ANTÓNIO BREDA CARVALHO versus ANTÓNIO TAVARES e o Humor nos novos romancistas portugueses

Sou apenas uma leitora. E nem mesmo uma leitora plenamente conhecedora da obra de António Breda Carvalho e António Tavares.
É pois, da minha experiência de “OS AZARES DE VALDEMAR SORTE GRANDE” (Breda) e de” O CORO DOS DEFUNTOS” (Tavares) que me proponho comentar e aguçar o desejo e apetite dos leitores.
Em ambos os escritos me parece estar presente a herança a que se convencionou chamar “realismo mágico”, cujo magíster foi Gabriel Garcia Marquez , tendo como expoente máximo, “Cem anos de solidão” . Em Tavares, olha-se a realidade com vestes de imaginário para desenhar um mundo já ido e tão distante de uma realidade coeva, dita moderna. Em Breda, toda a narrativa joga com o inverosímil que de repente se torna real e vice-versa.
Duas formas distintas, em termos de estrutura: Em Tavares, os quadros, os capítulos breves, como forma de prender o leitor, cada vez mais apressado e voraz. Em Breda, o romance extenso a provar que também ele pode prender esse leitor, pela trama que se sucede.
Ambos os escritores têm consciência do forte peso do passado literário e de como é difícil inovar e prender, seduzir o leitor.
Em Tavares esse peso é invocado diretamente, através da convocação expressa da obra de Aquilino Ribeiro. Nomeadamente, do seu vocabulário que constitui glossário a consultar no final do livro. Mas, se o leitor não o fizer, encontrará aquele discurso que lembra um texto truncado de vogais, mas que o cérebro humano lê normalmente como se estivesse completo. Ironia: se não consulta o glossário, o leitor entenderá perfeitamente a prosa do romancista; se o consultar, terá o prazer de revisitar a prosa de um outro a que a língua tanto deve, mas que tal como mundo retratado já não é visível e inteligível hoje, a não ser através da literatura.

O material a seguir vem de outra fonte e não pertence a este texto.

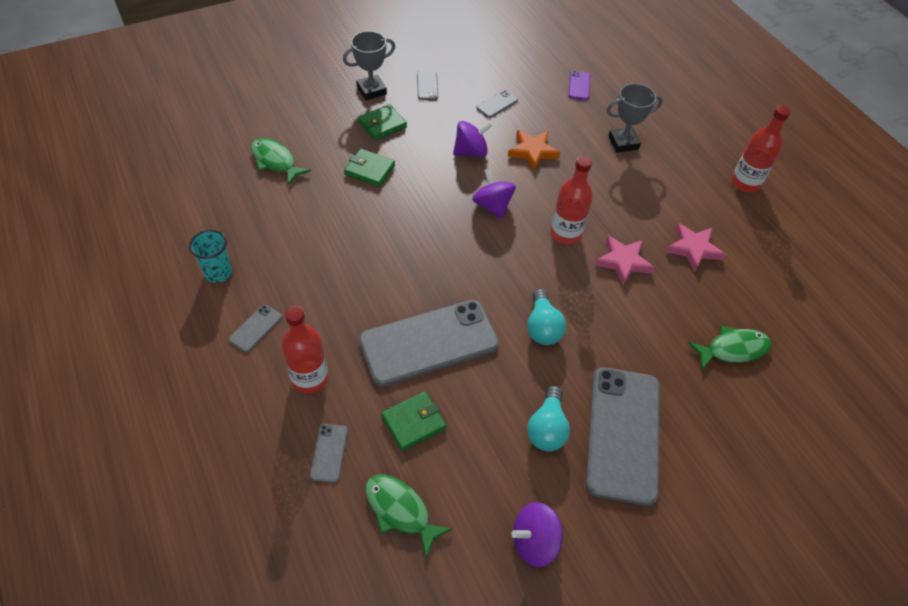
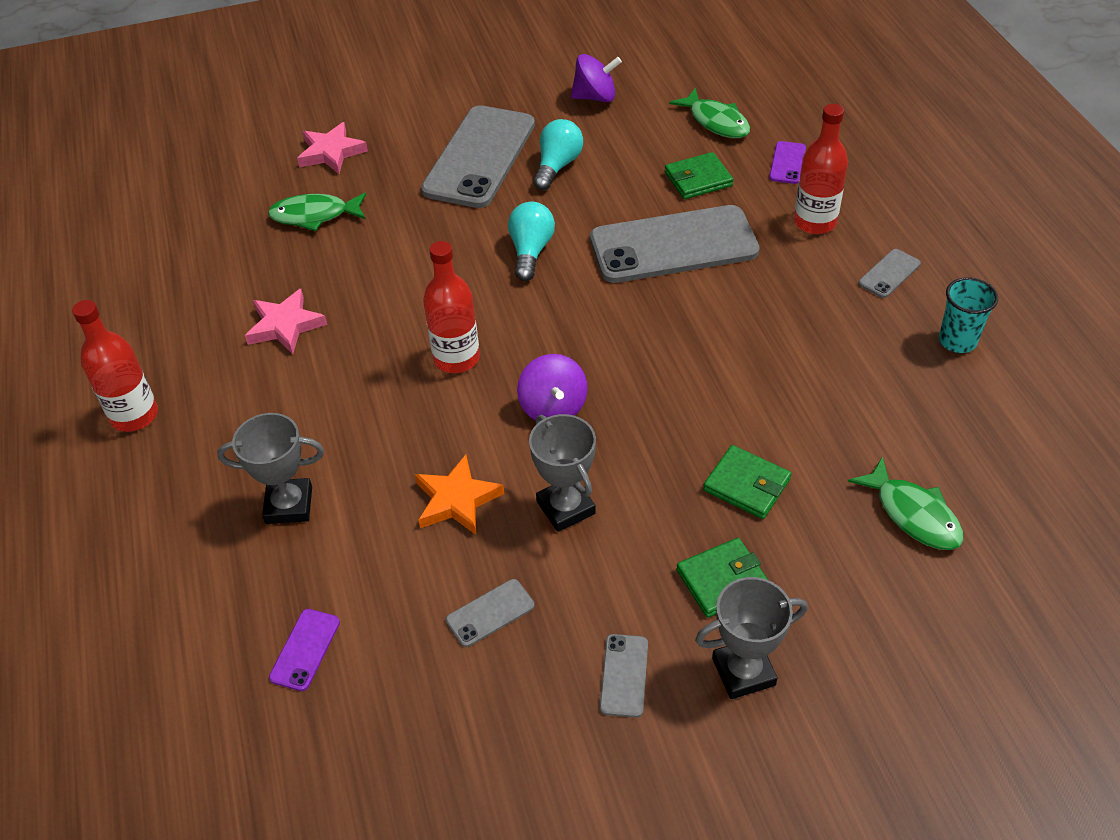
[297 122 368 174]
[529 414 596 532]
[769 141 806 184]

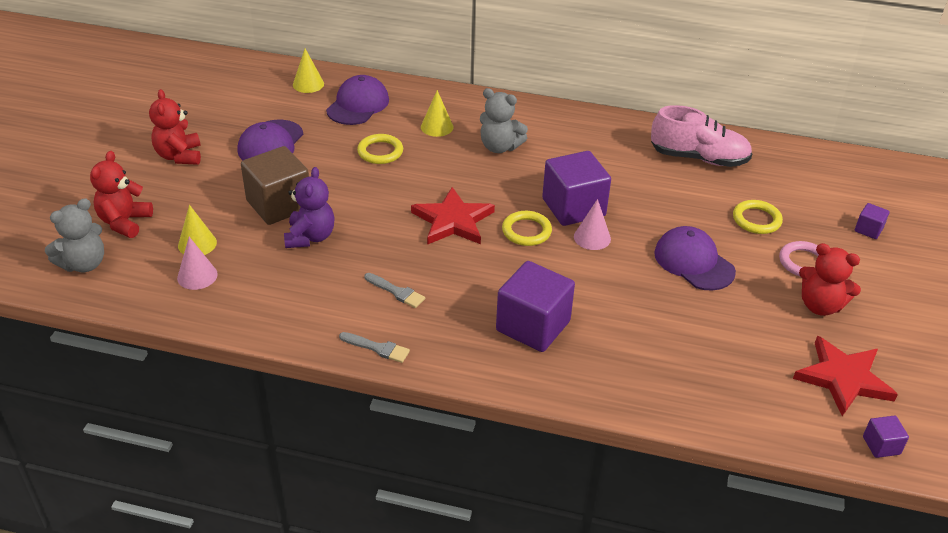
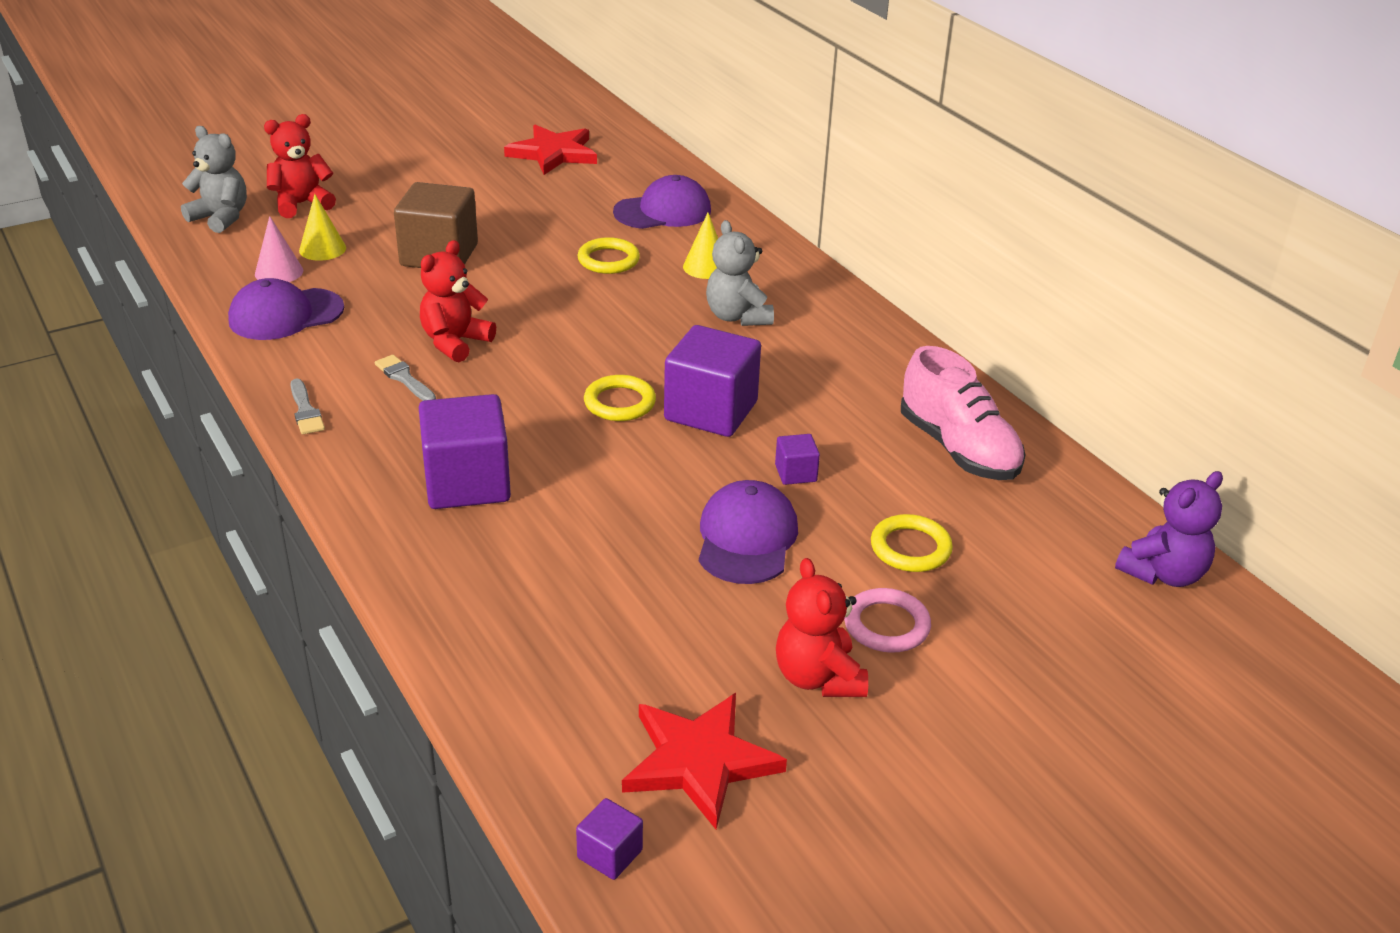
[293 49 324 93] (first image)
[574 199 611 250] (first image)
[420 240 496 362]
[228 278 344 340]
[1115 471 1223 587]
[504 125 597 175]
[775 434 820 485]
[181 126 247 233]
[375 355 436 401]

Em Breda, a literatura e a sua história são incorporadas no novo discurso e é ao peso da crítica literária que ele se dirige. Essa crítica, o leitor privilegiado, tem até um nome: “Judas”… A quem amiúde interpela: “...outra metáfora, Judas…”; “… Não quero massacrar-te” com uma dada descrição; “Já te disse, não falo para encher farinheiras”; “Consola-te com os milhentos romances que esgotam páginas dissecando a vida infantil das personagens.” Em Breda não podemos escapar à reiterada intenção de brincar, desabafar, desafiar um leitor privilegiado.
Em Tavares, é um narrador que se nos apresenta como “Diz ela”, no feminino, que vai contando e se responsabiliza pelos factos narrados. Por mais curiosidade que nos desperte esta narradora, aquela não será satisfeita, a não ser saber que “estudou filosofia”.
Como afirma a teoria literária, a escrita é arte e é labuta. Sem dúvida que tal se aplica a estes novos romancistas. Mas, o que mais sobressai é o enorme prazer e gozo que essa labuta proporciona ao escritor, visível no humor da sua escrita, ao mesmo tempo que se exorcizam fantasmas do presente e do passado, do eu interior e do eu colectivo.